Mais le Roi s'emporta tout à coup :

— Vil Grec! s'écria-t-il, âme modelée dans la boue que raclent les esclaves aux sandales des rhéteurs et des sophistes! Peux-tu avoir prononcé un tel blasphème et demeurer devant moi?

— Sire, cela est en effet en mon pouvoir que j'ai coutume cependant d'estimer fort mince. Mais je dois faire observer à Votre Majesté que le Messie qui vaut comme espérance ne peut manquer de se diminuer en se réalisant. Ce que l'on mesure du doigt n'atteignit jamais la taille des images que contemplent les visionnaires. Le divin Hercule n'est si grand que par le long travail des esprits qui s'ajouta au cours des temps à la renommée de ses exploits naturels. Et ce serait au rebours que procéderait votre Messie! Les plus spirituels seront ceux qui ne croiront point en lui.
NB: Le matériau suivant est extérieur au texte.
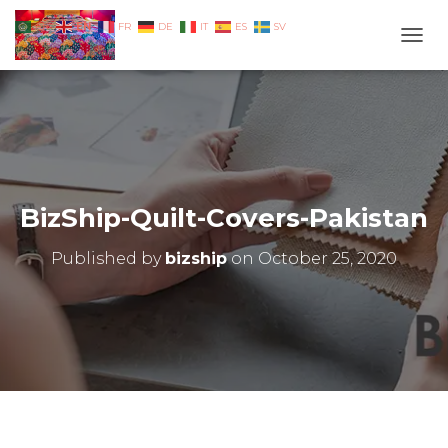
EN
AR
FR
DE
IT
ES
SV
TOGG
BizShip-Quilt-Covers-Pakistan
Published by
bizship
on
October 25, 2020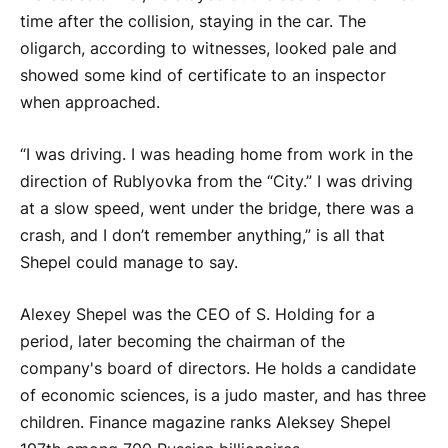
time after the collision, staying in the car. The
oligarch, according to witnesses, looked pale and
showed some kind of certificate to an inspector
when approached.
“I was driving. I was heading home from work in the
direction of Rublyovka from the “City.” I was driving
at a slow speed, went under the bridge, there was a
crash, and I don’t remember anything,” is all that
Shepel could manage to say.
Alexey Shepel was the CEO of S. Holding for a
period, later becoming the chairman of the
company's board of directors. He holds a candidate
of economic sciences, is a judo master, and has three
children. Finance magazine ranks Aleksey Shepel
Le Roi contint un geste d'impatience, et son visage reparut dépourvu de colère. Je ne sus jamais si ma pensée l'avait touché ou bien s'il n'écoutait que son cœur qui, visiblement, débordait.

— Sire! ajoutai-je, m'adressant à ses sentiments, je vous supplie de ne point annoncer à votre peuple cet événement fâcheux. Il en manifestera à la vérité une grande joie, qui sera comme le feu de paille, par la rapidité et les résultats. Je sais qu'en ses heures mauvaises, l'espoir de ce beau leurre le soutient. Qu'arrivera-t-il quand il saura que le Messie est là et que les heures coulent mauvaises comme devant?

— Tais-toi! tais-toi! tous les arguments sont boiteux désormais ; il ne faut plus raisonner comme hier. Les calculs célestes eux-mêmes sont dérangés par le fait d'une étoile nouvelle : l'univers s'éclaire d'une lumière insoupçonnée…

Ici, je commençai de pleurer cette ancienne sagesse dont mon puissant maître s'était rarement départi, quoique mage. Il continua de parler avec une grande volubilité ; je ne le pus suivre. Il avait coutume de dire : «Restez debout, mais faites asseoir votre pensée.» J'éprouvais la démangeaison de lui citer ses paroles. Mais ma compagnie ne lui suffit plus ; je le vis s'éloigner, l'œil en feu, les lèvres avides de parler. Je compris que la foule allait être informée, et courus boucher les oreilles et bander les yeux de la petite Caucasienne qui ne dépend que de moi.